Bringing home a victory in 2023
Building on the momentum from 2022, we formed a coalition of like-minded organizations that could speak from their unique vantage points and fields of expertise about why the Prayer Breakfast is harmful. Joining us were our allies at American Atheists, American Humanists Association, Bayard Rustin Liberation Initiative, Black Nonbelievers, Council for Global Equality, Interconnected Justice, the Secular Coalition for America and TYT Action. We started to meet with the offices of members of Congress who had attended last year, have taken part in the breakfast in previous years, or who we thought might accept an invitation from The Family to attend. The press started to take notice of what we were doing.

Our coalition became larger when we sent a letter to Congress along with over 30 other organizations, as well as religious and secular leaders. What made this letter special is that it was the largest sign-on letter of religious and secular organizations, as well as other friends from the civil rights movement, in recent memory. A new point of leverage was that several elected officials from the Association of Secular Elected Officials joined the letter. In addition to our Hill activities, so many of you took the time to write to your members of Congress, or even better, called your congressional representative to voice your opinion on the Prayer Breakfast. Our Hill operation, grassroots action and attention in the press clearly got the attention of lawmakers who began to start raising critical questions about the breakfast and the Fellowship Foundation.

How victory came
Jonathan Larsen broke the story of changes to the Prayer Breakfast in January, one week before the event. The break between the National Prayer Breakfast and The Family means that Christian nationalists and dominionists will no longer be able to summon the U.S. president to appear at their annual conference and demand an exclusive address. They can now watch the same public broadcast as the rest of the world on C-SPAN. The days of Franklin Graham and other religious ideologues glaring up from the dais at the president during the Prayer Breakfast are over.

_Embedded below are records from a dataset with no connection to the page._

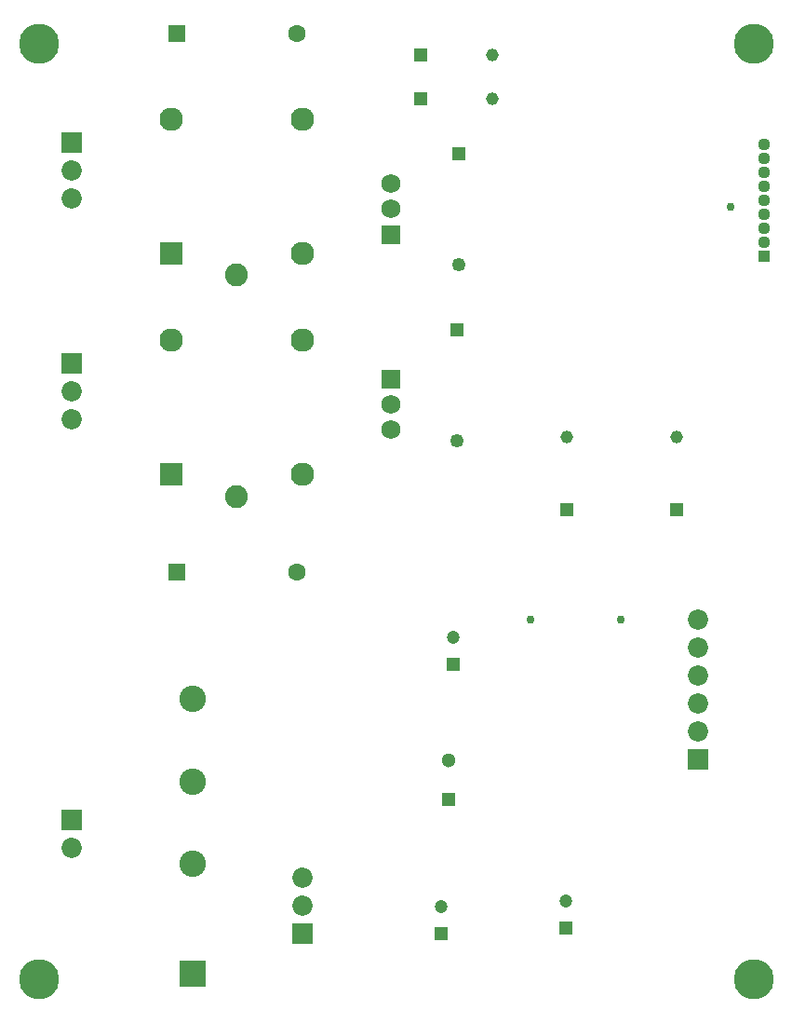
<source format=gbs>
G04*
G04 #@! TF.GenerationSoftware,Altium Limited,Altium Designer,22.1.2 (22)*
G04*
G04 Layer_Color=16711935*
%FSLAX43Y43*%
%MOMM*%
G71*
G04*
G04 #@! TF.SameCoordinates,B9ED1628-3B94-4FFD-BB59-448334CAC492*
G04*
G04*
G04 #@! TF.FilePolarity,Negative*
G04*
G01*
G75*
%ADD26C,1.200*%
%ADD27R,1.200X1.200*%
%ADD28C,1.300*%
%ADD29R,1.300X1.300*%
%ADD30C,1.120*%
%ADD31R,1.120X1.120*%
%ADD32R,1.850X1.850*%
%ADD33C,1.850*%
%ADD34R,1.150X1.150*%
%ADD35C,1.150*%
%ADD36C,2.130*%
%ADD37C,2.085*%
%ADD38R,2.130X2.130*%
%ADD39R,1.750X1.750*%
%ADD40C,1.750*%
%ADD41R,1.840X1.840*%
%ADD42C,1.840*%
%ADD43C,2.415*%
%ADD44R,2.415X2.415*%
%ADD45C,1.600*%
%ADD46R,1.600X1.600*%
%ADD47R,1.150X1.150*%
%ADD48C,1.250*%
%ADD49R,1.250X1.250*%
%ADD50C,0.750*%
%ADD51C,3.650*%
D26*
X51900Y11150D02*
D03*
X41700Y35100D02*
D03*
X40600Y10650D02*
D03*
D27*
X51900Y8650D02*
D03*
X41700Y32600D02*
D03*
X40600Y8150D02*
D03*
D28*
X41300Y23900D02*
D03*
D29*
Y20400D02*
D03*
D30*
X70000Y79890D02*
D03*
Y78620D02*
D03*
Y77350D02*
D03*
Y76080D02*
D03*
Y74810D02*
D03*
Y73540D02*
D03*
Y72270D02*
D03*
Y71000D02*
D03*
D31*
Y69730D02*
D03*
D32*
X7000Y80080D02*
D03*
Y60000D02*
D03*
X28007Y8164D02*
D03*
X7000Y18540D02*
D03*
D33*
Y77540D02*
D03*
Y75000D02*
D03*
Y57460D02*
D03*
Y54920D02*
D03*
X28007Y10704D02*
D03*
Y13244D02*
D03*
X7000Y16000D02*
D03*
D34*
X38720Y88000D02*
D03*
Y84000D02*
D03*
D35*
X45280Y88000D02*
D03*
Y84000D02*
D03*
X62000Y53280D02*
D03*
X52000D02*
D03*
D36*
X16000Y62100D02*
D03*
X28000D02*
D03*
Y49900D02*
D03*
X16000Y82200D02*
D03*
X28000D02*
D03*
Y70000D02*
D03*
D37*
X22000Y47900D02*
D03*
X22000Y68000D02*
D03*
D38*
X16000Y49900D02*
D03*
X16000Y70000D02*
D03*
D39*
X36000Y71710D02*
D03*
Y58580D02*
D03*
D40*
Y74000D02*
D03*
Y76290D02*
D03*
Y56290D02*
D03*
Y54000D02*
D03*
D41*
X64000Y24000D02*
D03*
D42*
Y26540D02*
D03*
Y29080D02*
D03*
Y31620D02*
D03*
Y34160D02*
D03*
Y36700D02*
D03*
D43*
X18000Y29500D02*
D03*
Y22000D02*
D03*
Y14500D02*
D03*
D44*
Y4500D02*
D03*
D45*
X27438Y41000D02*
D03*
Y90000D02*
D03*
D46*
X16562Y41000D02*
D03*
Y90000D02*
D03*
D47*
X62000Y46720D02*
D03*
X52000D02*
D03*
D48*
X42200Y69000D02*
D03*
X42000Y53000D02*
D03*
D49*
X42200Y79000D02*
D03*
X42000Y63000D02*
D03*
D50*
X56900Y36700D02*
D03*
X48700D02*
D03*
X66900Y74200D02*
D03*
D51*
X69000Y4000D02*
D03*
X4000D02*
D03*
Y89000D02*
D03*
X69000D02*
D03*
M02*

</source>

It is currently undeniable that the Fellowship Foundation is an organization that promotes Christian nationalism and dominionism. If an elected official, such as Sen. Amy Klobuchar, wants to engage the Fellowship Foundation and attend the two-day conference (reduced from four), she will be attending with the full knowledge she is supporting an organization with a Christian nationalist and dominionist agenda. The agenda of the Fellowship Foundation is not any different than any other Christian nationalist and dominionist organization, such as the Alliance Defending Freedom.

Finally, oligarchs who have used the breakfast in the past to gain influence will need to use normal and publicly reported lobbying channels to influence U.S. government officials and policy.

Conclusion and next steps
The National Prayer Breakfast has been greatly defanged. The idea that the jewel in the crown of Billy Graham’s ministry to the powerful would be downgraded was seen as impossible just a few years ago. Recent stories have emerged that some members of Congress are still using the Prayer Breakfast to promote Christian nationalism and those who share those beliefs. None the less, we hope that the new National Prayer Breakfast Foundation will honor its commitment to making its finances public and continue its separation from the Family. We would like to have a constructive dialogue with the new entity as the year progresses.

We have shown that the secular community, with religious allies and friends from the civil rights sphere, can accomplish reforms once thought to be impossible. If we follow a solid strategy, carefully choose our targets and work together, we can accomplish a lot of wonderful things going forward.

All the best,

Mark Dann
Director of Governmental Affairs
Freedom From Religion Foundation, Inc.